PROBLEM DESCRIPTION:
All entries below must be output word for word, and the pictures left behind.

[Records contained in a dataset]
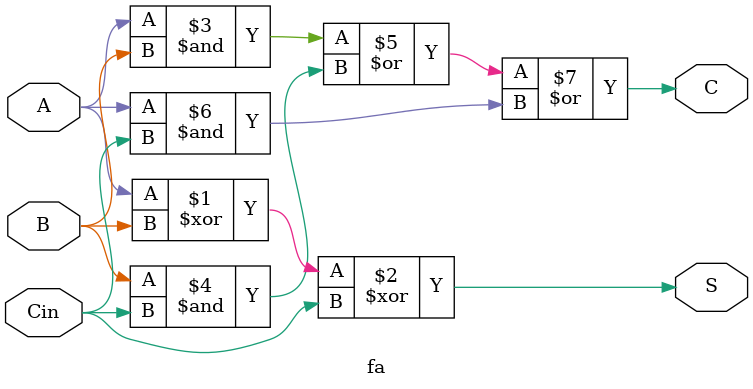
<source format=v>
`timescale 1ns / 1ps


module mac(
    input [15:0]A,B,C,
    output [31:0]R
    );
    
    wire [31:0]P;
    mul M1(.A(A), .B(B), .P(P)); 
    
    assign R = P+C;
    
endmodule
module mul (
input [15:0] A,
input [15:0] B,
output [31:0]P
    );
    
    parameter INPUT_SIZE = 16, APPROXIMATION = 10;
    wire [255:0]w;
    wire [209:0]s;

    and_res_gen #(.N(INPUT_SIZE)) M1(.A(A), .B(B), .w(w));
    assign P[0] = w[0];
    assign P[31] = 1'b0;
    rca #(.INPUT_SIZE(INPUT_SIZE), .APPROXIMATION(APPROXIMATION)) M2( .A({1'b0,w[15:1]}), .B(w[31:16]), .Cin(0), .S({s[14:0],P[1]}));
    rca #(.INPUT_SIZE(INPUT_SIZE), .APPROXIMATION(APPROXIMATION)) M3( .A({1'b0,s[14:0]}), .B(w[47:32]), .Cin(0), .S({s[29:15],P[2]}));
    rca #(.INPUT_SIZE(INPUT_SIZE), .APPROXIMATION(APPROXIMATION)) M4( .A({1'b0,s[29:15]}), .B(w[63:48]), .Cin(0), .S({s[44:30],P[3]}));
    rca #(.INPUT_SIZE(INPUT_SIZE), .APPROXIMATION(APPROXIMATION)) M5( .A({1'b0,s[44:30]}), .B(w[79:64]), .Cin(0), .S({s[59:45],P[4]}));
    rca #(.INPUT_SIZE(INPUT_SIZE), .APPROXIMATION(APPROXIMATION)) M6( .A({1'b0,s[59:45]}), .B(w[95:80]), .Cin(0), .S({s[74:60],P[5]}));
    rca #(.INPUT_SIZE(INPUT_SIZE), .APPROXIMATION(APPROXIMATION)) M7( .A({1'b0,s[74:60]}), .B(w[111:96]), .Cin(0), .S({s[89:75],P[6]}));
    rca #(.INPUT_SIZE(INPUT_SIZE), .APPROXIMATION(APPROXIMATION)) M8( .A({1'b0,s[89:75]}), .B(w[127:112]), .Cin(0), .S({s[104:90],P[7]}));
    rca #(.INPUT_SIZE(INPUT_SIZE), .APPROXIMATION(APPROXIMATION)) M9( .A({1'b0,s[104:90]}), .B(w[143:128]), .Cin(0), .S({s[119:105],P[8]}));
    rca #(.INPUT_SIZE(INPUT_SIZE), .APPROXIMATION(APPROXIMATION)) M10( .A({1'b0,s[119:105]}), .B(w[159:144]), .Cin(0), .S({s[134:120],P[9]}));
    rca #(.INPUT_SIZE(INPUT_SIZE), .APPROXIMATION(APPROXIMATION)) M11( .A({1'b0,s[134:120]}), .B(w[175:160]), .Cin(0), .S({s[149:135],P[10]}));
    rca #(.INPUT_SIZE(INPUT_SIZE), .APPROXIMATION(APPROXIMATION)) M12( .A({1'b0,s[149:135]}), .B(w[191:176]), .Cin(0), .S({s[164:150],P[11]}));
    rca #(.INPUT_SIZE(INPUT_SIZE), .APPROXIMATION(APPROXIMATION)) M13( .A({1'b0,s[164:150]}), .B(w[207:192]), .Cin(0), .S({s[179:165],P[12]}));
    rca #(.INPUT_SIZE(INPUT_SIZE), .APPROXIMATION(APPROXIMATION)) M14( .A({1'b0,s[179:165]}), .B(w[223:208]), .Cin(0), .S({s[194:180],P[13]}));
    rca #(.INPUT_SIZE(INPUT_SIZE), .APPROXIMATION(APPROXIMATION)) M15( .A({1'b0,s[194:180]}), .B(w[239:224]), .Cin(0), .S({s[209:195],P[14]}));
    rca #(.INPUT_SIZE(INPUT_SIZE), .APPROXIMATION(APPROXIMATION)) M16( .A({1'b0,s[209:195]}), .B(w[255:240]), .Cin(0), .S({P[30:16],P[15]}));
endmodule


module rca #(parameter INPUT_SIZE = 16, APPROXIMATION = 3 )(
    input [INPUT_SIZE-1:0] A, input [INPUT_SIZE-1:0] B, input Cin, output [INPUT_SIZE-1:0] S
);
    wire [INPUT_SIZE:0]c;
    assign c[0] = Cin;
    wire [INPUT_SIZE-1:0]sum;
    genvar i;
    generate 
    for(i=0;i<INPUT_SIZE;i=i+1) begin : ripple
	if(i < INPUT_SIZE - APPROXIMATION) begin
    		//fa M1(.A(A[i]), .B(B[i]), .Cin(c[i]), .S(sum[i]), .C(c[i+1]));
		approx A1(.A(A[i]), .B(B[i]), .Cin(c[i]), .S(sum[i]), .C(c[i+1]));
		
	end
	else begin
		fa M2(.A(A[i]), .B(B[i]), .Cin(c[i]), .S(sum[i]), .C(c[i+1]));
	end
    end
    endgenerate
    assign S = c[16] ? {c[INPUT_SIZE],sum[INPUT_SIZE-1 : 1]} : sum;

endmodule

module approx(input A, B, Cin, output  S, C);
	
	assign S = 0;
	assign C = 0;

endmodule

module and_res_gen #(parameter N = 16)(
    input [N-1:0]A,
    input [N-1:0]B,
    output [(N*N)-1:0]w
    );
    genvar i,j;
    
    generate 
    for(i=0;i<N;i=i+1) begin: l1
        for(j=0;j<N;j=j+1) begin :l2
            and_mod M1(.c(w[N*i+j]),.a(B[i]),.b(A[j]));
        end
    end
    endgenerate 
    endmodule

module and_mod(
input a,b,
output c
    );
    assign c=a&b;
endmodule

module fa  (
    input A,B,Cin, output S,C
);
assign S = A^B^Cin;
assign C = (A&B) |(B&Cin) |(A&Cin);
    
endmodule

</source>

EXERCISE ANSWER:
<source format=v>
`timescale 1ns / 1ps


module mac(
    input [15:0]A,B,C,
    output [31:0]R
    );
    
    wire [31:0]P;
    mul M1(.A(A), .B(B), .P(P)); 
    
    assign R = P+C;
    
endmodule
module mul (
input [15:0] A,
input [15:0] B,
output [31:0]P
    );
    
    parameter INPUT_SIZE = 16, APPROXIMATION = 10;
    wire [255:0]w;
    wire [209:0]s;

    and_res_gen #(.N(INPUT_SIZE)) M1(.A(A), .B(B), .w(w));
    assign P[0] = w[0];
    assign P[31] = 1'b0;
    rca #(.INPUT_SIZE(INPUT_SIZE), .APPROXIMATION(APPROXIMATION)) M2( .A({1'b0,w[15:1]}), .B(w[31:16]), .Cin(0), .S({s[14:0],P[1]}));
    rca #(.INPUT_SIZE(INPUT_SIZE), .APPROXIMATION(APPROXIMATION)) M3( .A({1'b0,s[14:0]}), .B(w[47:32]), .Cin(0), .S({s[29:15],P[2]}));
    rca #(.INPUT_SIZE(INPUT_SIZE), .APPROXIMATION(APPROXIMATION)) M4( .A({1'b0,s[29:15]}), .B(w[63:48]), .Cin(0), .S({s[44:30],P[3]}));
    rca #(.INPUT_SIZE(INPUT_SIZE), .APPROXIMATION(APPROXIMATION)) M5( .A({1'b0,s[44:30]}), .B(w[79:64]), .Cin(0), .S({s[59:45],P[4]}));
    rca #(.INPUT_SIZE(INPUT_SIZE), .APPROXIMATION(APPROXIMATION)) M6( .A({1'b0,s[59:45]}), .B(w[95:80]), .Cin(0), .S({s[74:60],P[5]}));
    rca #(.INPUT_SIZE(INPUT_SIZE), .APPROXIMATION(APPROXIMATION)) M7( .A({1'b0,s[74:60]}), .B(w[111:96]), .Cin(0), .S({s[89:75],P[6]}));
    rca #(.INPUT_SIZE(INPUT_SIZE), .APPROXIMATION(APPROXIMATION)) M8( .A({1'b0,s[89:75]}), .B(w[127:112]), .Cin(0), .S({s[104:90],P[7]}));
    rca #(.INPUT_SIZE(INPUT_SIZE), .APPROXIMATION(APPROXIMATION)) M9( .A({1'b0,s[104:90]}), .B(w[143:128]), .Cin(0), .S({s[119:105],P[8]}));
    rca #(.INPUT_SIZE(INPUT_SIZE), .APPROXIMATION(APPROXIMATION)) M10( .A({1'b0,s[119:105]}), .B(w[159:144]), .Cin(0), .S({s[134:120],P[9]}));
    rca #(.INPUT_SIZE(INPUT_SIZE), .APPROXIMATION(APPROXIMATION)) M11( .A({1'b0,s[134:120]}), .B(w[175:160]), .Cin(0), .S({s[149:135],P[10]}));
    rca #(.INPUT_SIZE(INPUT_SIZE), .APPROXIMATION(APPROXIMATION)) M12( .A({1'b0,s[149:135]}), .B(w[191:176]), .Cin(0), .S({s[164:150],P[11]}));
    rca #(.INPUT_SIZE(INPUT_SIZE), .APPROXIMATION(APPROXIMATION)) M13( .A({1'b0,s[164:150]}), .B(w[207:192]), .Cin(0), .S({s[179:165],P[12]}));
    rca #(.INPUT_SIZE(INPUT_SIZE), .APPROXIMATION(APPROXIMATION)) M14( .A({1'b0,s[179:165]}), .B(w[223:208]), .Cin(0), .S({s[194:180],P[13]}));
    rca #(.INPUT_SIZE(INPUT_SIZE), .APPROXIMATION(APPROXIMATION)) M15( .A({1'b0,s[194:180]}), .B(w[239:224]), .Cin(0), .S({s[209:195],P[14]}));
    rca #(.INPUT_SIZE(INPUT_SIZE), .APPROXIMATION(APPROXIMATION)) M16( .A({1'b0,s[209:195]}), .B(w[255:240]), .Cin(0), .S({P[30:16],P[15]}));
endmodule


module rca #(parameter INPUT_SIZE = 16, APPROXIMATION = 3 )(
    input [INPUT_SIZE-1:0] A, input [INPUT_SIZE-1:0] B, input Cin, output [INPUT_SIZE-1:0] S
);
    wire [INPUT_SIZE:0]c;
    assign c[0] = Cin;
    wire [INPUT_SIZE-1:0]sum;
    genvar i;
    generate 
    for(i=0;i<INPUT_SIZE;i=i+1) begin : ripple
	if(i < INPUT_SIZE - APPROXIMATION) begin
    		//fa M1(.A(A[i]), .B(B[i]), .Cin(c[i]), .S(sum[i]), .C(c[i+1]));
		approx A1(.A(A[i]), .B(B[i]), .Cin(c[i]), .S(sum[i]), .C(c[i+1]));
		
	end
	else begin
		fa M2(.A(A[i]), .B(B[i]), .Cin(c[i]), .S(sum[i]), .C(c[i+1]));
	end
    end
    endgenerate
    assign S = c[16] ? {c[INPUT_SIZE],sum[INPUT_SIZE-1 : 1]} : sum;

endmodule

module approx(input A, B, Cin, output  S, C);
	
	assign S = 0;
	assign C = 0;

endmodule

module and_res_gen #(parameter N = 16)(
    input [N-1:0]A,
    input [N-1:0]B,
    output [(N*N)-1:0]w
    );
    genvar i,j;
    
    generate 
    for(i=0;i<N;i=i+1) begin: l1
        for(j=0;j<N;j=j+1) begin :l2
            and_mod M1(.c(w[N*i+j]),.a(B[i]),.b(A[j]));
        end
    end
    endgenerate 
    endmodule

module and_mod(
input a,b,
output c
    );
    assign c=a&b;
endmodule

module fa  (
    input A,B,Cin, output S,C
);
assign S = A^B^Cin;
assign C = (A&B) |(B&Cin) |(A&Cin);
    
endmodule

</source>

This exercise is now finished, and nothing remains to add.